← Back to Projects

Video to Context

Node.jsCLIFFmpegWhisperLocal AI

Video to Context is a local command-line tool for turning screen recordings, voiceovers, and voice memos into reusable context packages. It extracts local audio with FFmpeg, transcribes it with whisper.cpp, and writes a small bundle that can be read by a person or handed to an AI system for later analysis.

How it works

The CLI accepts a single media file or a folder of recordings. For videos, it can extract screenshots, create a contact sheet, transcribe the audio track, and produce an HTML report that interleaves visuals and narration. For audio-only files, it skips the visual pipeline and focuses on the transcript, timeline, and source lineage.

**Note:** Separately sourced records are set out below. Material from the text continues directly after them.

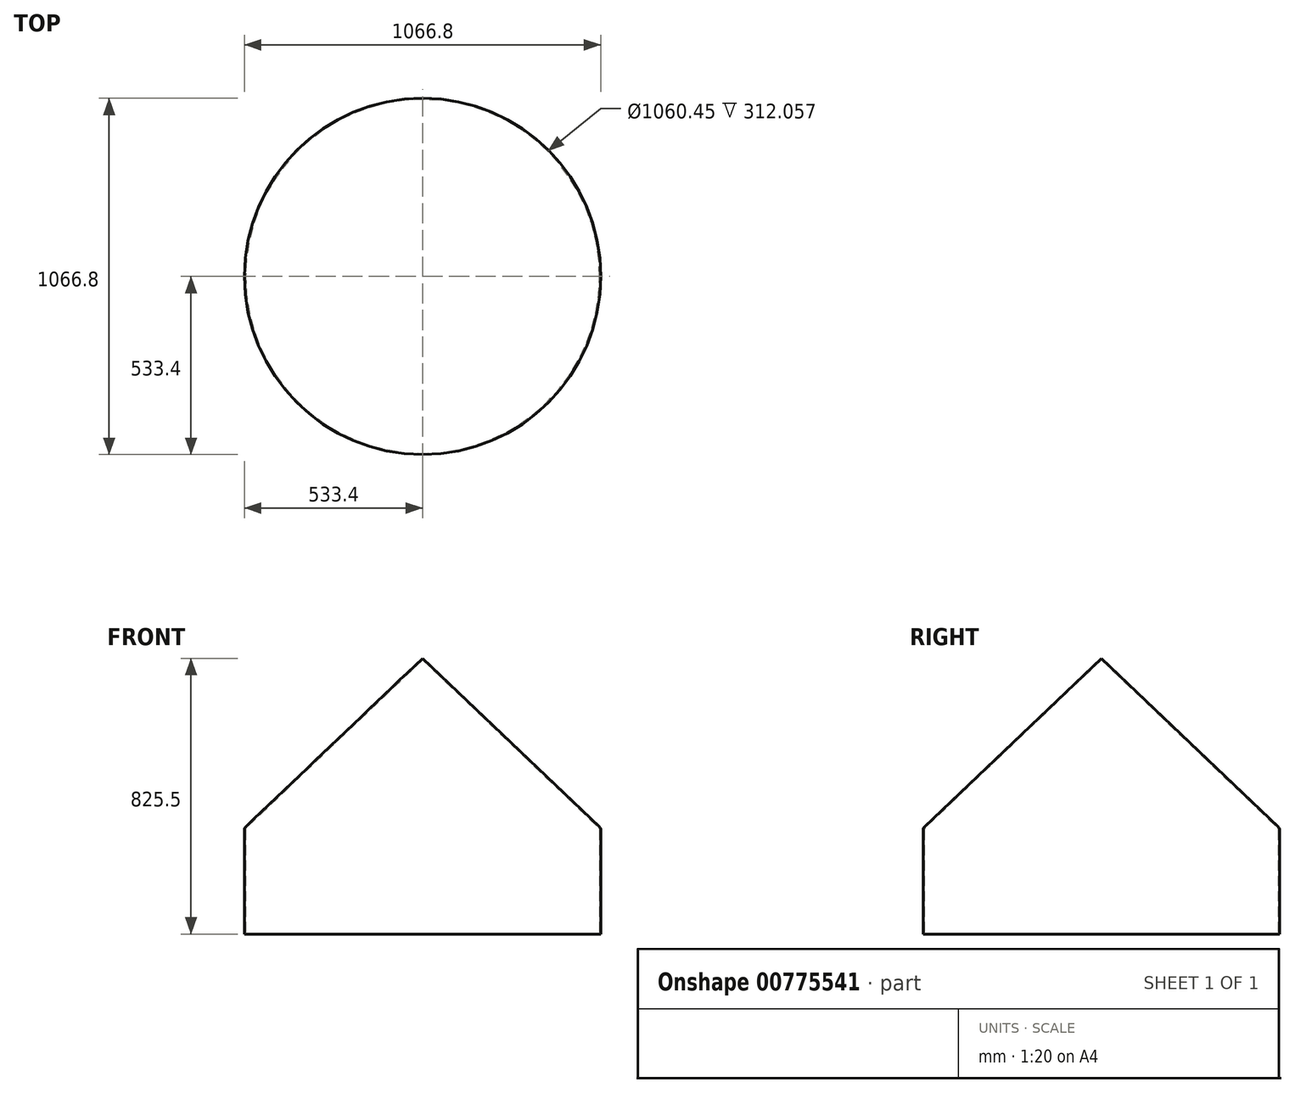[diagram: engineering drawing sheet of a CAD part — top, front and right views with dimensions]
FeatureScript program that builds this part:
annotation { "Feature Type Name" : "Feature", "Feature Type Description" : "" }
export const myFeature = defineFeature(function(context is Context, id is Id, definition is map)
    precondition{}
    {
        {
            var Q0;
            Q0=qCreatedBy(makeId("Front.planeOp"),FACE);
            var sketch = newSketch(context, id + "F0", { "sketchPlane" : qUnion([Q0])});
            skLineSegment(sketch, "E0.bottom", {"start": v(0, 0) * mm, "end": v(533.4, 0) * mm});
            skLineSegment(sketch, "E0.left", {"start": v(0, 0) * mm, "end": v(0, 825.5) * mm});
            skLineSegment(sketch, "E0.right", {"start": v(533.4, 0) * mm, "end": v(533.4, 317.5) * mm});
            skLineSegment(sketch, "E1", {"start": v(533.4, 317.5) * mm, "end": v(0, 825.5) * mm});
            skSolve(sketch);
        }
        {
            var Q0;
            Q0 = qSketchRegion(id + "F0", true);
            var Q1;
            Q1=sQuery(id+"F0.wireOp",EDGE,"E0.left");
            revolve(context, id + "F1", {"surfaceOperationType" : NewSurfaceOperationType.NEW, "entities" : qUnion([Q0]), "axis" : qUnion([Q1]), "revolveType" : RevolveType.FULL});
        }
        {
            var Q0;
            Q0=makeQuery(id+"F1.opRevolve","SWEPT_EDGE",EDGE,{"disambiguationData":[OSD([sQuery(id+"F0.wireOp",EDGE,"E0.right"),sQuery(id+"F0.wireOp",EDGE,"E1")])]});
            fillet(context, id + "F2", {"entities" : qUnion([Q0]), "radius" : 12.7 * mm, "tangentPropagation" : true, "allowEdgeOverflow" : false});
        }
        {
            var Q0;
            Q0=makeQuery(id+"F1.opRevolve","SWEPT_FACE",FACE,{"disambiguationData":[OSD([sQuery(id+"F0.wireOp",EDGE,"E0.bottom")])]});
            shell(context, id + "F3", {"entities" : qUnion([Q0]), "thickness" : 3.17 * mm});
        }
    });
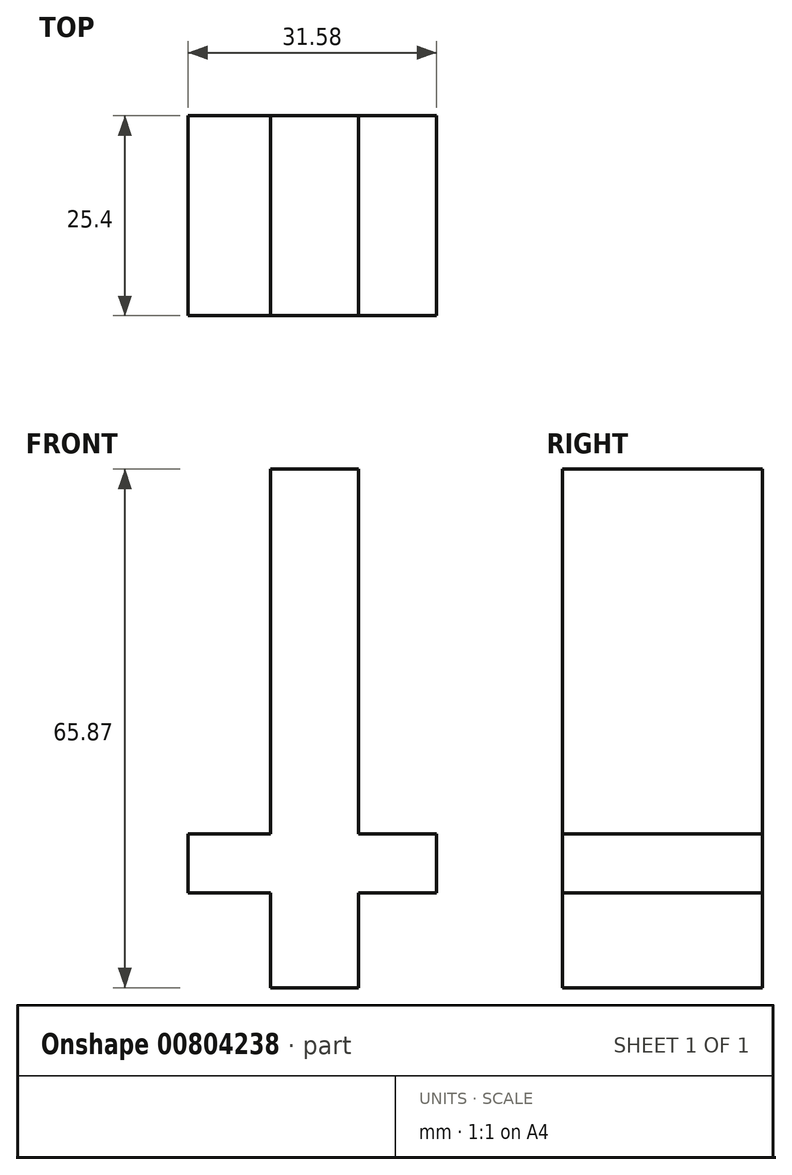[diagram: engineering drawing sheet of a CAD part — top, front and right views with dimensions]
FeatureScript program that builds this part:
annotation { "Feature Type Name" : "Feature", "Feature Type Description" : "" }
export const myFeature = defineFeature(function(context is Context, id is Id, definition is map)
    precondition{}
    {
        {
            var Q0;
            Q0=qCreatedBy(makeId("Front.planeOp"),FACE);
            var sketch = newSketch(context, id + "F0", { "sketchPlane" : qUnion([Q0])});
            skLineSegment(sketch, "E0.bottom", {"start": v(5.56, 23.91) * mm, "end": v(-5.56, 23.91) * mm});
            skLineSegment(sketch, "E0.top", {"start": v(5.56, -41.96) * mm, "end": v(-5.56, -41.96) * mm});
            skLineSegment(sketch, "E0.left", {"start": v(5.56, 23.91) * mm, "end": v(5.56, -41.96) * mm});
            skLineSegment(sketch, "E0.right", {"start": v(-5.56, 23.91) * mm, "end": v(-5.56, -41.96) * mm});
            skLineSegment(sketch, "E1.bottom", {"start": v(15.5, -29.93) * mm, "end": v(-16.1, -29.93) * mm});
            skLineSegment(sketch, "E1.top", {"start": v(15.5, -22.4) * mm, "end": v(-16.1, -22.4) * mm});
            skLineSegment(sketch, "E1.left", {"start": v(15.5, -29.93) * mm, "end": v(15.5, -22.4) * mm});
            skLineSegment(sketch, "E1.right", {"start": v(-16.1, -29.93) * mm, "end": v(-16.1, -22.4) * mm});
            skSolve(sketch);
        }
        {
            var Q0;
            Q0 = qSketchRegion(id + "F0", true);
            extrude(context, id + "F1", {"entities" : qUnion([Q0]), "depth" : 25.4 * mm, "offsetDistance" : 25.4 * mm});
        }
    });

Voice memos get a dedicated preset:

v2c --voice-memos

That flag auto-detects the likely Apple Voice Memos folder, writes to ~/.v2c-voice-memos, avoids copying private source audio by default, skips screenshot work, opens the finished report, and uses a manifest so identical reruns do not transcribe the same files again.

Highlights

  • Local-first processing with FFmpeg and whisper.cpp
  • Supports both screen recordings and audio-only memos
  • Directory mode combines many files into one timeline with source lineage
  • Idempotent output folder with .v2c-manifest.json
  • One-command voice memo workflow through --voice-memos
  • HTML and markdown outputs designed for later human or AI review

Why I use it

Voice memos are a fast way to capture design notes, implementation thoughts, and narration that would otherwise stay trapped in an app. Screen-recording voiceovers are similarly useful, but only after the audio becomes searchable. Video to Context turns those recordings into a durable text artifact without uploading them or splitting the workflow across separate tools.